Unsurprisingly, the New York Department of Financial Services, which is participating in lawsuits attacking the OCC and FDIC Madden-fix rules, also submitted a comment opposing the Proposed Rule, saying the rule would sanction “rent-a-charter” schemes and would allow unregulated nonbank lenders to “exploit the bank’s ability to issue loans without regard to state usury caps” and “launder loans through banks as an end-run around consumer-protective state usury limits.”  The comment includes a not-so-veiled litigation threat: “If the OCC acts outside the scope of its authority and finalizes this rule, NYDFS will take all appropriate steps necessary to protect consumers and small businesses in New York.”

Comments on the Proposed Rule submitted by members of Congress and State AGs predictably followed party lines.  A letter highly critical of the Proposed Rule was signed by 24 of the 25 Democratic State AGs (all except the Delaware AG) – and no Republican AGs.  The letter expressed the opinion that the OCC’s proposed bright-line true lender rule would enable increased predatory lending, payday lending and “rent-a-bank schemes.”  The Democratic AGs also opine that the proposed two-pronged standard will produce contradictory results and that the OCC failed to comply with Dodd-Frank and the APA.  These AGs ask that the Proposed Rule be withdrawn in its entirety.

Also, a letter opposing the Proposed Rule was sent two weeks after the close of the comment period by eight Democratic Senators (including Elizabeth Warren and six other members of the Senate Banking, Housing and Urban Affairs Committee).  The letter criticizes the OCC for a “pre-financial crisis approach” in “broadly applying federal preemption to undermine state consumer protection laws.”  It claims that the Proposed Rule does not meet the preemption requirements of Dodd-Frank and questions why the OCC has abandoned its Bush-era opposition to “rent-a-bank schemes”.

By contrast, all 26 House Financial Services Committee Republicans wrote the OCC and the FDIC in support of the rulemaking.  This letter expresses concerns that “the uncertainty surrounding this issue … casts doubt on loans made under the bank-fintech partnership model and could reduce the availability of credit in affected areas, as was the case in states impacted by the Madden decision which deviated from valid when made.”  The letter further states:

As you well know, third-party loan originations are subject to the same supervisory scrutiny as a bank-originated loan when there is a bank-fintech relationship…. [W]e believe the OCC and FDIC have the obligation and the necessary statutory authority to promulgate rules to clarify which entity is the “true lender” under the National Bank Act and the Federal Deposit Insurance Act, respectively.  Clarity on this issue would be timely now that the valid when made question has been settled and would foster a robust, competitive, nationwide lending marketplace.  The need for consumers and small businesses to have access to these lines of credit is only exacerbated by the COVID-19 pandemic and the associated economic slowdown.

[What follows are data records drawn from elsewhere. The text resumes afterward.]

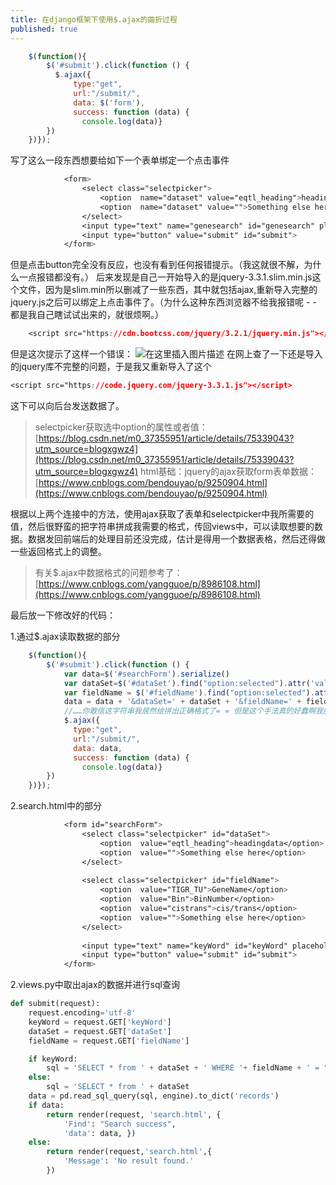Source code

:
 ```yaml
---
title: 在django框架下使用$.ajax的曲折过程
published: true
---
```


```javascript
    $(function(){
        $('#submit').click(function () {
          $.ajax({
              type:"get",
              url:"/submit/",
              data: $('form'),
              success: function (data) {
                console.log(data)}
        })
    })});
```
写了这么一段东西想要给如下一个表单绑定一个点击事件

```css
            <form>
                <select class="selectpicker">
                    <option  name="dataset" value="eqtl_heading">headingdata</option>
                    <option  name="dataset" value="">Something else here</option>
                </select>
                <input type="text" name="genesearch" id="genesearch" placeholder="genename">
                <input type="button" value="submit" id="submit">
            </form>
```
但是点击button完全没有反应，也没有看到任何报错提示。（我这就很不解，为什么一点报错都没有。）
后来发现是自己一开始导入的是jquery-3.3.1.slim.min.js这个文件，因为是slim.min所以删减了一些东西，其中就包括ajax,重新导入完整的jquery.js之后可以绑定上点击事件了。（为什么这种东西浏览器不给我报错呢 - - 都是我自己瞎试试出来的，就很烦啊。）
```css
    <script src="https://cdn.bootcss.com/jquery/3.2.1/jquery.min.js"></script>

```
但是这次提示了这样一个错误：
![在这里插入图片描述](https://img-blog.csdnimg.cn/20191122084830245.png?x-oss-process=image/watermark,type_ZmFuZ3poZW5naGVpdGk,shadow_10,text_aHR0cHM6Ly9ibG9nLmNzZG4ubmV0L3dlaXhpbl80Mzk0ODcxMg==,size_16,color_FFFFFF,t_70)
在网上查了一下还是导入的jquery库不完整的问题，于是我又重新导入了这个
```css
<script src="https://code.jquery.com/jquery-3.3.1.js"></script>
```
这下可以向后台发送数据了。

> selectpicker获取选中option的属性或者值：[https://blog.csdn.net/m0_37355951/article/details/75339043?utm_source=blogxgwz4](https://blog.csdn.net/m0_37355951/article/details/75339043?utm_source=blogxgwz4)
> html基础：jquery的ajax获取form表单数据：[https://www.cnblogs.com/bendouyao/p/9250904.html](https://www.cnblogs.com/bendouyao/p/9250904.html)

根据以上两个连接中的方法，使用ajax获取了表单和selectpicker中我所需要的值，然后很野蛮的把字符串拼成我需要的格式，传回views中，可以读取想要的数据。数据发回前端后的处理目前还没完成，估计是得用一个数据表格，然后还得做一些返回格式上的调整。

> 有关$.ajax中数据格式的问题参考了：[https://www.cnblogs.com/yangguoe/p/8986108.html](https://www.cnblogs.com/yangguoe/p/8986108.html)

最后放一下修改好的代码：

1.通过$.ajax读取数据的部分
```javascript
    $(function(){
        $('#submit').click(function () {
            var data=$('#searchForm').serialize()
            var dataSet=$('#dataSet').find("option:selected").attr('value')
            var fieldName = $('#fieldName').find("option:selected").attr('value')
            data = data + '&dataSet=' + dataSet + '&fieldName=' + fieldName 
            //……你敢信这字符串我居然给拼出正确格式了= = 但是这个手法真的好蠢啊我服了我自己Orz……
            $.ajax({
              type:"get",
              url:"/submit/",
              data: data,
              success: function (data) {
                console.log(data)}
        })
    })});
```
2.search.html中的部分

```css
            <form id="searchForm">
                <select class="selectpicker" id="dataSet">
                    <option  value="eqtl_heading">headingdata</option>
                    <option  value="">Something else here</option>
                </select>
                
                <select class="selectpicker" id="fieldName">
                    <option  value="TIGR_TU">GeneName</option>
                    <option  value="Bin">BinNumber</option>
                    <option  value="cistrans">cis/trans</option>
                    <option  value="">Something else here</option>
                </select>
                
                <input type="text" name="keyWord" id="keyWord" placeholder="genename">
                <input type="button" value="submit" id="submit">
            </form>
```
2.views.py中取出ajax的数据并进行sql查询

```python
def submit(request):
    request.encoding='utf-8'
    keyWord = request.GET['keyWord']
    dataSet = request.GET['dataSet']
    fieldName = request.GET['fieldName']

    if keyWord:
        sql = 'SELECT * from ' + dataSet + ' WHERE '+ fieldName + ' = "' + keyWord+'"'
    else:
        sql = 'SELECT * from ' + dataSet
    data = pd.read_sql_query(sql, engine).to_dict('records')
    if data:
        return render(request, 'search.html', {
            'Find': "Search success",
            'data': data, })
    else:
        return render(request,'search.html',{
            'Message': 'No result found.'
        })
```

We hope that the OCC will sift through the multitude of comments, identify constructive and helpful input, and move forward to finalize its Proposed Rule in a form that will enhance the ability of the industry to provide affordable credit to American consumers with appropriate protections and guidelines under the supervision of the OCC.  Ultimately, however, the fate of the OCC true lender rule, like much in our lives, will probably depend on the outcome of the upcoming elections.